The Paolotti Fathers, from the Order of the Minimi of San Francesco di Paola, probably arrived in the city thanks to the Capograssi family who were very much devoted to the saint. They settled in the area just outside Porta Napoli, where there was the small church of Santa Maria delle Grazie.
In 1619 the mayors of the City of Sulmona granted them this site together with some buildings and the adjacent land to allow for the construction of a new church and a convent which was started in 1620.
It is to Captain Vincenzo De Benedictis that we owe the enlargement of the church and the completion of the original convent, which he then gave to the order in 1662. The facilities, which were subsequently damaged by the earthquake of 1706, were later rebuilt and expanded starting from 1742.
Unfortunately the precarious economic situation of the religious order forced them to sell both the land and the property but also part of the convent which was later suppressed in 1770 and auctioned off to Don Nicola Antonio Trasmondi, the Marquis of Introdacqua.
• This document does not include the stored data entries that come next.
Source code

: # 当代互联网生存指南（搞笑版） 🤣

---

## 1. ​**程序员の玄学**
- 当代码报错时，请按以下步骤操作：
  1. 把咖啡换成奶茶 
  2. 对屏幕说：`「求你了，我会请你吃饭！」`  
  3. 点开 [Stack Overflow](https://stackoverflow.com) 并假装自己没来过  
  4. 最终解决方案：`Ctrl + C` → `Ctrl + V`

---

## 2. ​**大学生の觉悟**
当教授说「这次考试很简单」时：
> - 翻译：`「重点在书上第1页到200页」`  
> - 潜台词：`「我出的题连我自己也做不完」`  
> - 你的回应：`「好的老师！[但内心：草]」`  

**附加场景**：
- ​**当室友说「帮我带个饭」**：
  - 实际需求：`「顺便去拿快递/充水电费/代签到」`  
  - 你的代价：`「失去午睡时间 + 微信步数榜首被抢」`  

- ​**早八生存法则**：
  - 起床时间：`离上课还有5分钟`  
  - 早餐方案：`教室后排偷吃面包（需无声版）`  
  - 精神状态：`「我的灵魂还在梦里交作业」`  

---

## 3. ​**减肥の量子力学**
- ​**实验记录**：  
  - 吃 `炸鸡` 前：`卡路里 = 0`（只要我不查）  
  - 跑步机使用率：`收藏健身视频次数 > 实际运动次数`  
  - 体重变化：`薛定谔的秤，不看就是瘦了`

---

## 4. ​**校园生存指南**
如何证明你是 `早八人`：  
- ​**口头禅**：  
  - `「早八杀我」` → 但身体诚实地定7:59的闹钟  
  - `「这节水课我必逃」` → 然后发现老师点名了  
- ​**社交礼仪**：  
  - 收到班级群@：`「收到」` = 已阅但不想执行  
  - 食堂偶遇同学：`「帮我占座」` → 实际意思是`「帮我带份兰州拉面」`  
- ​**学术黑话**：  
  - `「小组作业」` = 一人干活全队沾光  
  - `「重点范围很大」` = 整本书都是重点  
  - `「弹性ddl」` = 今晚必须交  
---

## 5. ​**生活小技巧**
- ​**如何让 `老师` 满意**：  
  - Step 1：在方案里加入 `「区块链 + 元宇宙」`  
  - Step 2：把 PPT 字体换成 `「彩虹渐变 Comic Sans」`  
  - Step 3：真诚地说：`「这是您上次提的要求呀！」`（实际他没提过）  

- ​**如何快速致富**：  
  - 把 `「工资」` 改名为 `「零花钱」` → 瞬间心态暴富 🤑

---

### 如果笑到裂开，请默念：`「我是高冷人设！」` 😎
So it was that the church was entrusted to the Bishop, and the Paolotti Fathers then left the city.
The church and the garden became a cemetery while the convent remained uninhabited until the arrival of the Capuchin Fathers who had in turn been forced in 1866 to leave the Convent of St. John the Evangelist due to the suppression of the religious orders.
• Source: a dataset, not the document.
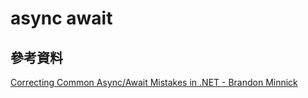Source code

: # async await

## 參考資料

[Correcting Common Async/Await Mistakes in .NET - Brandon Minnick](https://www.youtube.com/watch?v=J0mcYVxJEl0)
Between 1875 and 1895, they bought the Convent of San Francesco di Paola and the nearby garden and settled there. The church, however, which was looked after by a hermit, remained in the possession of the bishop until 1906.
Over the years, the Capuchins decorated the church and enlarged the convent, adapting it to various functions over time. The date of 1931, inscribed on the threshold of the entrance, could refer to the renovation of the floor or other works on the building. Finally, in March 1956, the church of San Francesco di Paola, still entrusted to the care of the Capuchin Fathers, became a parish. A fire which broke out inside the church in 1974, damaged the apse and the ancient choir, but was quickly restored.
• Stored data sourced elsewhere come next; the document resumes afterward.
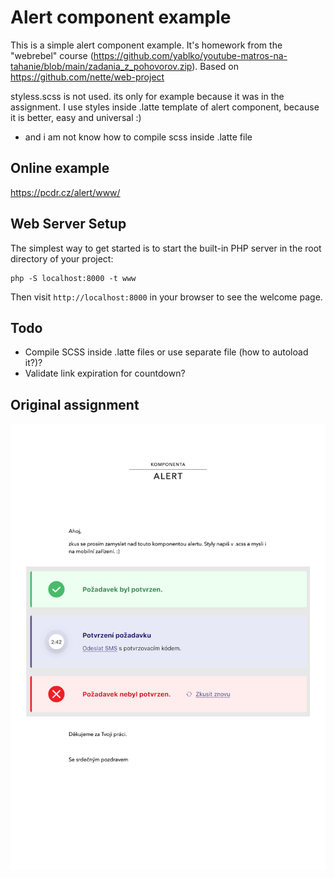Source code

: Alert component example 
=================

This is a simple alert component example. It's homework from the "webrebel" course (https://github.com/yablko/youtube-matros-na-tahanie/blob/main/zadania_z_pohovorov.zip).
Based on https://github.com/nette/web-project

styless.scss is not used. its only for example because it was in the assignment. 
I use styles inside .latte template of alert component, because it is better, easy and universal :)
* and i am not know how to compile scss inside .latte file

Online example
----------------
[https://pcdr.cz/alert/www/
](https://pcdr.cz/alert/www/)

Web Server Setup
----------------

The simplest way to get started is to start the built-in PHP server in the root directory of your project:

	php -S localhost:8000 -t www

Then visit `http://localhost:8000` in your browser to see the welcome page.

Todo
----------------
 - Compile SCSS inside .latte files or use separate file (how to autoload it?)? 
 - Validate link expiration for countdown?

Original assignment
----------------
![Original assignment image](https://raw.githubusercontent.com/martyd420/alert-component-example/master/_ZADANI/komponenta-alert.png)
The Baroque facade with a curvilinear base is divided into two horizontal spans of different heights by a cornice, and into three vertical sections by a double row of pilasters. At the centre of the lower section, the portal with architrave is surmounted by a lunette resting on slender pilasters extended with dosseret capitals. In the convex side areas the portal is flanked by two ovals with the emblem of the Minimi and the inscription Charitas enclosed within a blazing sun. At the centre of the upper span, in a vaulted niche, sits the statue of the titular saint made from Majella stone and a mixtilinear tympanum with a cross as the crowning part of the facade.
On the right, slightly set back from the facade of the church, but as a continuation of it, is the square bell tower. Erected in 1966 and 30 metres high, it has two rows of mullioned windows on each side and ends with a pyramidal spire topped with a globe and cross. Next to it are the church halls which are contemporary with the bell tower.
On the left-hand side of the church, in a small glazed niche, the 17th-century white Majella stone statue of Our Lady of Grace, acts as a reminder of the early church.
The Latin cross interior, rebuilt after the earthquake of 1706, is distinctly Baroque in style. The decorative stucco, and the many marble-effect surfaces, relate to later interventions from the 18th century. On the contra facade is the organ with a balustrade decorated with panels.
The hall is flanked by two chapels to the sides of the transept, which are connected to it via arches resting on piers. The altars within them are without tables, however given the rather elaborate decor of the church we can safely assume their original presence. Currently three of them house a wooden confessional.
The barrel-vaulted ceiling with lunettes, the walls of the nave, and the transept, are all decorated with paintings showing scenes from the life of the patron saint of the church, made in the 19th century by the Sulmonese painter Vincenzo Conti. In the middle of the dome is the dove of the Holy Spirit surrounded by the crest of the Paolotti while on the spandrels is a representation of the Tetramorph.
In the apse, behind the white stone altar table, since 2007, a finely- worked, artistic, wooden, tabernacle temple, initially built for the Capuchin church of San Giacomo Maggiore in Campli in 1724 by Fra' Serafino from Nembo and Fra' Stefano from Chieti, has been located. On the back wall of the apse, in a niche, is the statue of San Francesco di Paola, and, on the apse ceiling, there is a large painting representing the Saint in Glory.